What Is a Fiber Network Technician?

Research what it takes to become a fiber network technician. Learn about job duties, education requirements, and salary to find out if this is the career for you. Schools offering Cisco Network Systems degrees can also be found in these popular choices.

What Is a Fiber Network Technician?

Fiber network technicians connect cable, Internet, phones, and other telecommunications equipment for a variety of service providers. They work in residential homes, schools, businesses, and more, maintaining and fixing cables installed as needed to keep them working properly. Because some fiber optics cables are located outside of buildings, these professionals may need to climb ladders or use other methods of accessing high places to do their work, as well as work in all weather conditions. Driving is another important skill to have, as most installers use a company vehicle for transportation between different jobs. Take a look at the following chart for an overview of how to enter this field.

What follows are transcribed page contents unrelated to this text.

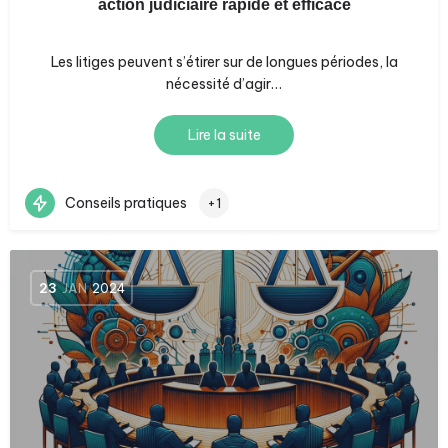
action judiciaire rapide et efficace
Les litiges peuvent s’étirer sur de longues périodes, la
nécessité d’agir…
Lire la suite
Conseils pratiques
+1
23
JAN
2024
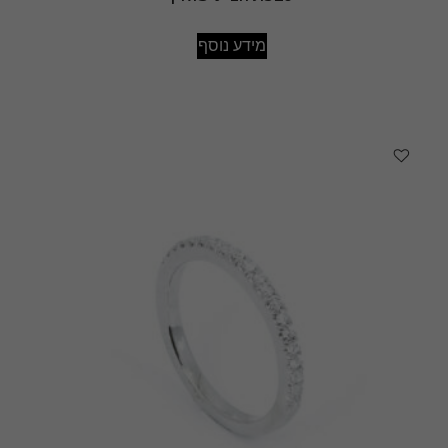
מידע נוסף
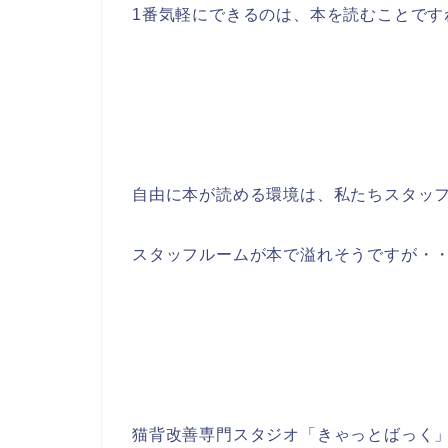
1番気軽にできるのは、本を読むことです
自由に本が読める環境は、私たちスタッ
スタッフルームが本で溢れそうですが・・
猫背改善専門スタジオ「きゃっとばっく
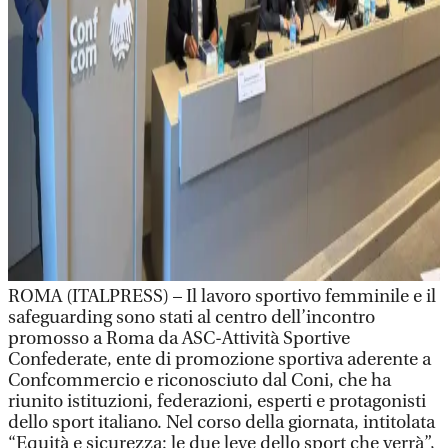
ROMA (ITALPRESS) – Il lavoro sportivo femminile e il
safeguarding sono stati al centro dell’incontro
promosso a Roma da ASC-Attività Sportive
Confederate, ente di promozione sportiva aderente a
Confcommercio e riconosciuto dal Coni, che ha
riunito istituzioni, federazioni, esperti e protagonisti
dello sport italiano. Nel corso della giornata, intitolata
“Equità e sicurezza: le due leve dello sport che verrà”,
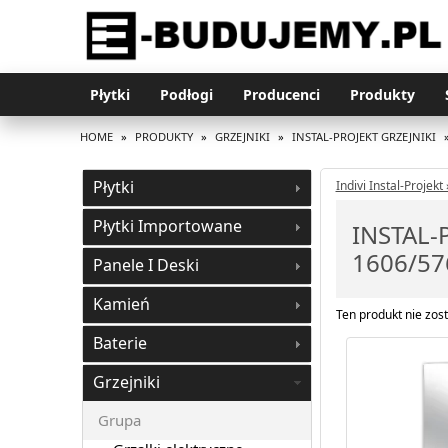
Płytki
Podłogi
Producenci
Produkty
HOME
»
PRODUKTY
»
GRZEJNIKI
»
INSTAL-PROJEKT GRZEJNIKI
Płytki
Indivi Instal-Projekt 
Płytki Importowane
INSTAL-
1606/57
Panele I Deski
Kamień
Ten produkt nie zost
Baterie
Grzejniki
Grupa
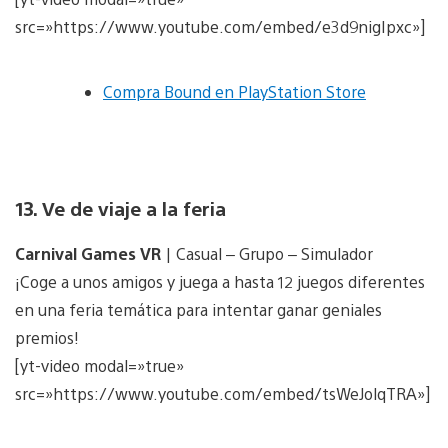
src=»https://www.youtube.com/embed/e3d9nigIpxc»]
Compra Bound en PlayStation Store
13. Ve de viaje a la feria
Carnival Games VR
| Casual – Grupo – Simulador
¡Coge a unos amigos y juega a hasta 12 juegos diferentes
en una feria temática para intentar ganar geniales
premios!
[yt-video modal=»true»
src=»https://www.youtube.com/embed/tsWeJolqTRA»]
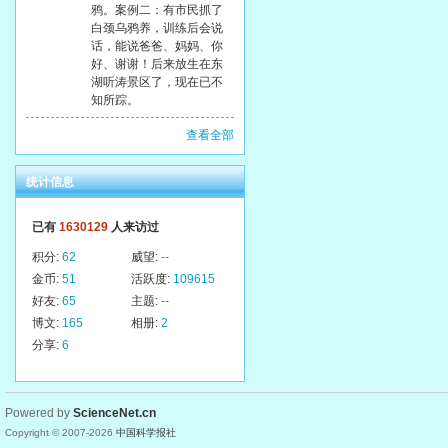
鸦。案例二：有市民抓了
白颈乌鸦养，训练后会说
话，能说爸爸、妈妈、你
好、谢谢！后来放生在东
湖听涛景区了，现在已不
知所踪。
查看全部
统计信息
已有
1630129
人来访过
积分:
62
威望:
--
金币:
51
活跃度:
109615
好友:
65
主题:
--
博文:
165
相册:
2
分享:
6
Powered by
ScienceNet.cn
Copyright © 2007-
2026
中国科学报社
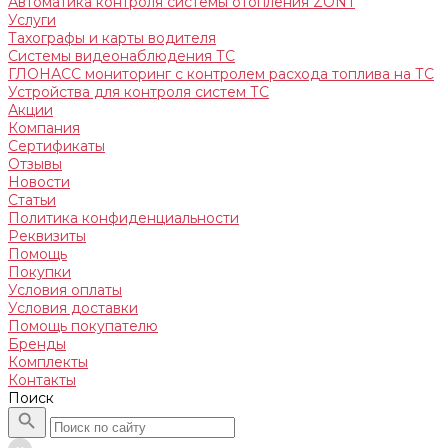
Автоматика контроля системы отопления ZONT
Услуги
Тахографы и карты водителя
Системы видеонаблюдения ТС
ГЛОНАСС мониторинг c контролем расхода топлива на ТС
Устройства для контроля систем ТС
Акции
Компания
Сертификаты
Отзывы
Новости
Статьи
Политика конфиденциальности
Реквизиты
Помощь
Покупки
Условия оплаты
Условия доставки
Помощь покупателю
Бренды
Комплекты
Контакты
Поиск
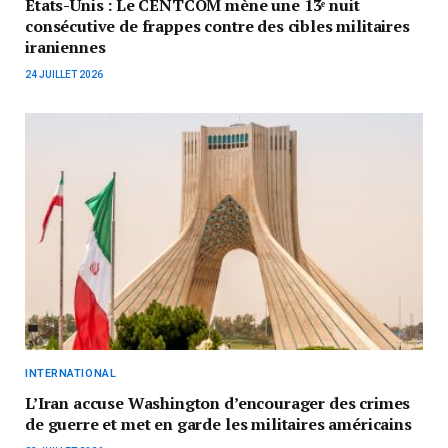
États-Unis : Le CENTCOM mène une 13ᵉ nuit
consécutive de frappes contre des cibles militaires
iraniennes
24 JUILLET 2026
INTERNATIONAL
L’Iran accuse Washington d’encourager des crimes
de guerre et met en garde les militaires américains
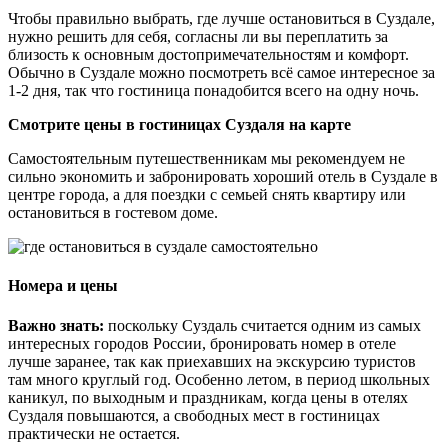
Чтобы правильно выбрать, где лучше остановиться в Суздале,
нужно решить для себя, согласны ли вы переплатить за
близость к основным достопримечательностям и комфорт.
Обычно в Суздале можно посмотреть всё самое интересное за
1-2 дня, так что гостиница понадобится всего на одну ночь.
Смотрите цены в гостиницах Суздаля на карте
Самостоятельным путешественникам мы рекомендуем не
сильно экономить и забронировать хороший отель в Суздале в
центре города, а для поездки с семьей снять квартиру или
остановиться в гостевом доме.
Номера и цены
Важно знать:
поскольку Суздаль считается одним из самых
интересных городов России, бронировать номер в отеле
лучше заранее, так как приехавших на экскурсию туристов
там много круглый год. Особенно летом, в период школьных
каникул, по выходным и праздникам, когда цены в отелях
Суздаля повышаются, а свободных мест в гостиницах
практически не остается.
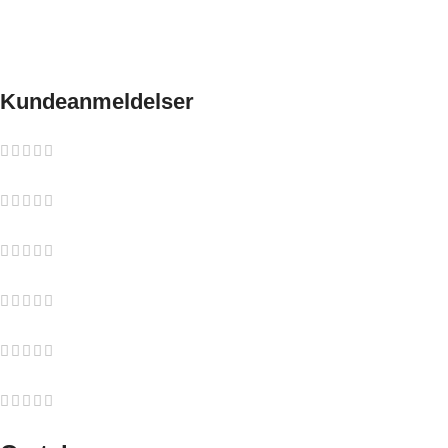
som opptenningsbriketter, peisvott og lighter. Ønsker du å
kunne se flammene fra flere steder i rommet, kan et dreiesett fås
som tilleggsutstyr.
Kundeanmeldelser
0 reviews
0
0
0
0
0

Education Required High school diploma; certificate, associate's, or bachelor's degree will improve job prospects
Key Responsibilities Connect customers to the Internet; install cable and phone services; install, maintain, and repair fiber optic materials in homes, business, and schools; work directly with clients to ensure customer satisfaction
Certification Recommended; several designations available
Job Growth (2014-2024) 1% (for telecommunications line installers and repairers)*
Median Salary (2015) $52,920 (for telecommunications line installers and repairers)*

Source: *U.S. Bureau of Labor Statistics

What Does a Fiber Network Technician Do?

Fiber network technicians, also known as fiber network field technicians and fiber optic network technicians, typically work for cable companies and Internet service providers. You would use fiber optic materials to connect customers to the Internet and install cable and phone services. You'll likely have to install, maintain, and repair fiber optic materials in homes, businesses, and schools, working directly with clients to ensure their satisfaction. Technicians also set up routers and e-mail accounts as well as installing any relevant computer software programs.

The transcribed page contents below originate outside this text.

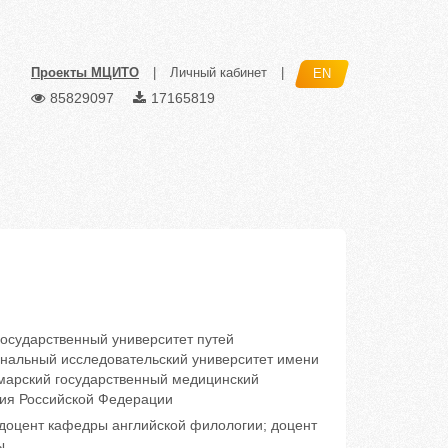
Проекты МЦИТО
|
Личный кабинет
|
EN
85829097
17165819
сударственный университет путей
альный исследовательский университет имени
марский государственный медицинский
ния Российской Федерации
доцент кафедры английской филологии; доцент
ы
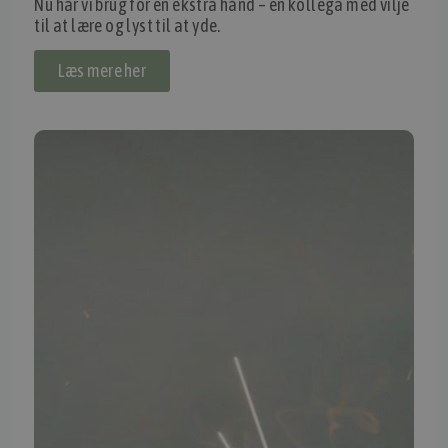
Nu har vi brug for en ekstra hånd – en kollega med vilje
til at lære og lyst til at yde.
Thomas Møller Pedersen Aps.
Elmevej 18, Glyngøre 7870 Roslev
Læs mere her
info@tmp.dk
+45 97 74 07 33
CVR: 29625425
NB:
Ved henvendelse ang. dit køretøj, reparation og service
mm. skal du oplyse dit stelnummer eller registreringsnummer.
INFORMATION
TMP
Ansøg om at blive forhandler
Energiberegner
Artikler
TMP Historie
Cookie og Privatlivspolitik
Salgs- og leveringsbetingelser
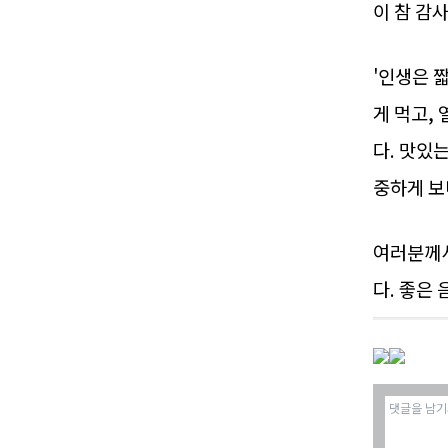
이 참 감
'인생은 짧
게 먹고,
다. 맛있
중하게 보
여러분께서
다. 좋은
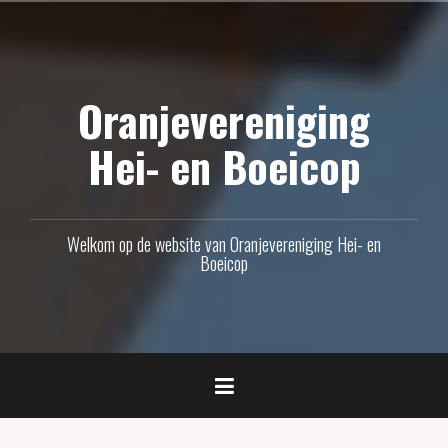
Naar
de
inhoud
Oranjevereniging
springen
Hei- en Boeicop
Welkom op de website van Oranjevereniging Hei- en
Boeicop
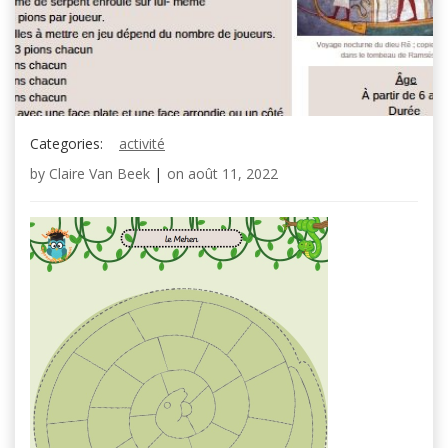
Categories:
activité
by
Claire Van Beek
|
on
août 11, 2022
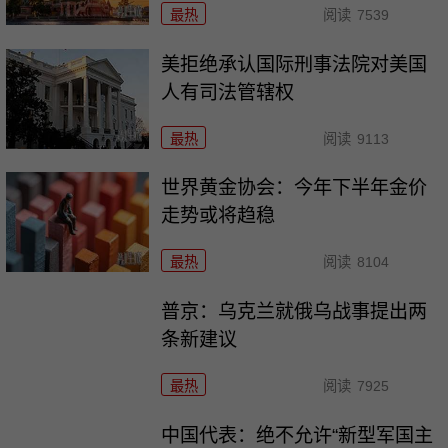
最热
阅读
7539
美拒绝承认国际刑事法院对美国
人有司法管辖权
最热
阅读
9113
世界黄金协会：今年下半年金价
走势或将趋稳
最热
阅读
8104
普京：乌克兰就俄乌战事提出两
条新建议
最热
阅读
7925
中国代表：绝不允许“新型军国主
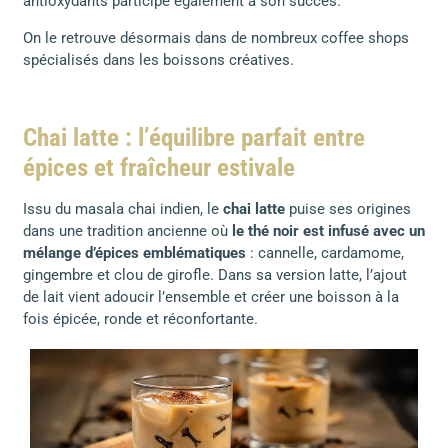
antioxydants participe également à son succès.
On le retrouve désormais dans de nombreux coffee shops
spécialisés dans les boissons créatives.
Chai latte : l’équilibre parfait entre
épices et fraîcheur estivale
Issu du masala chai indien, le
chai latte
puise ses origines
dans une tradition ancienne où
le thé noir est infusé avec un
mélange d’épices emblématiques
: cannelle, cardamome,
gingembre et clou de girofle. Dans sa version latte, l’ajout
de lait vient adoucir l’ensemble et créer une boisson à la
fois épicée, ronde et réconfortante.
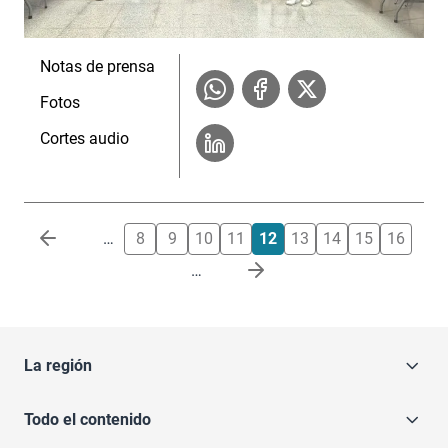
Notas de prensa
Fotos
Cortes audio
Paginación
…
8
9
10
11
12
13
14
15
16
…
La región
Todo el contenido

Are There Any Special Requirements?

If you're considering this career, you should have excellent customer service skills and the ability to work under physically demanding conditions. You can expect to spend a significant amount of time working outside and should be comfortable climbing ladders and lifting heavy objects.

What Education Do I Need?

While some companies hire fiber network technicians who hold high school diplomas, you may wish to enhance your employability with a college education. If you're considering enrolling in an educational program, you will be able to choose from a number of certificate and degree program options. Some community colleges offer certificate programs that can prepare you for fiber optics technician certification. Other options are an associate's degree program in telecommunications technology or a bachelor's degree program in telecommunication engineering. Although relatively uncommon, some schools offer bachelor's degrees in networking and telecommunications.

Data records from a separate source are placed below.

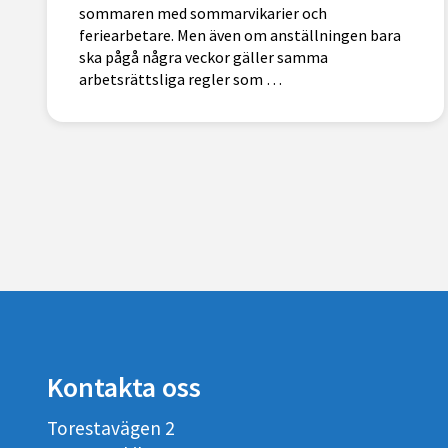
sommaren med sommarvikarier och
feriearbetare. Men även om anställningen bara
ska pågå några veckor gäller samma
arbetsrättsliga regler som …
Kontakta oss
Torestavägen 2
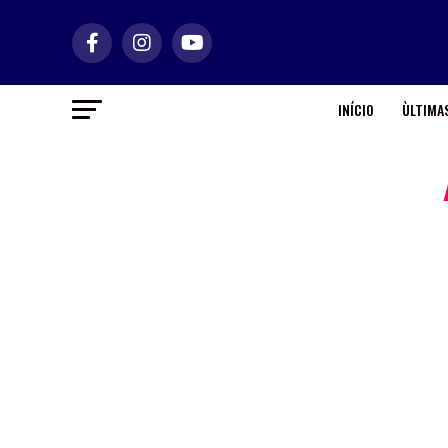
INÍCIO
ÙLTIMAS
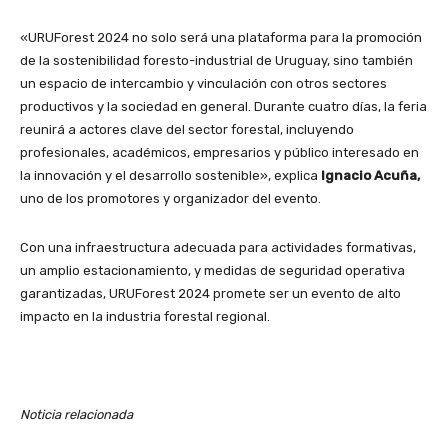
«URUForest 2024 no solo será una plataforma para la promoción
de la sostenibilidad foresto-industrial de Uruguay, sino también
un espacio de intercambio y vinculación con otros sectores
productivos y la sociedad en general. Durante cuatro días, la feria
reunirá a actores clave del sector forestal, incluyendo
profesionales, académicos, empresarios y público interesado en
la innovación y el desarrollo sostenible», explica
Ignacio Acuña,
uno de los promotores y organizador del evento.
Con una infraestructura adecuada para actividades formativas,
un amplio estacionamiento, y medidas de seguridad operativa
garantizadas, URUForest 2024 promete ser un evento de alto
impacto en la industria forestal regional.
Noticia relacionada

If you want to get a job within a year, then a certificate program may be the best route to beginning your career. However, completing an associate's degree or bachelor's degree program will improve your chances of finding a good job. Both degree programs will teach you about cable systems, networks, data communications, and wireless communications.

What About Certification?

Many telecommunications companies are looking for fiber network technicians who hold industry certification. The Electronics Technicians Association (ETA) offers over 80 certifications, including the Fiber Optics Installer (FOI) designation, which is the first certification you'll need to start building industry credentials (www.eta-i.org). After obtaining the FOI designation, you can take the ETA's 3-day course and examination that leads to the Fiber Optics Technician (FOT) designation. You can also get certified through the Fiber Optics Association (FOA), which offers the Certified Fiber Optic Technician (CFOT) designation (www.thefoa.org).

How Much Money Can I Make?

According to the U.S. Bureau of Labor Statistics (BLS), fiber network technicians are categorized as telecommunications line installers and repairers (www.bls.gov). In 2015, the BLS reported that jobs in this profession were expected to grow 1% from 2014-2024. The BLS also reported that the median annual salary of a telecommunications line installer and repairer was $52,920 in 2015.

What Are Some Related Alternative Careers?

Electrical power line installers and repairers do a similar job to fiber network technicians, though the cables they work with transport electricity rather than telecommunications signals. Electricians install, fix, and replace electrical components to machinery and buildings in a variety of settings, such as a home or business. Power plant operators work with different materials (coal being common) to produce usable energy for human needs, like powering our devices. All of these careers require a minimum of a high school education, though further study and possessing a degree can be helpful.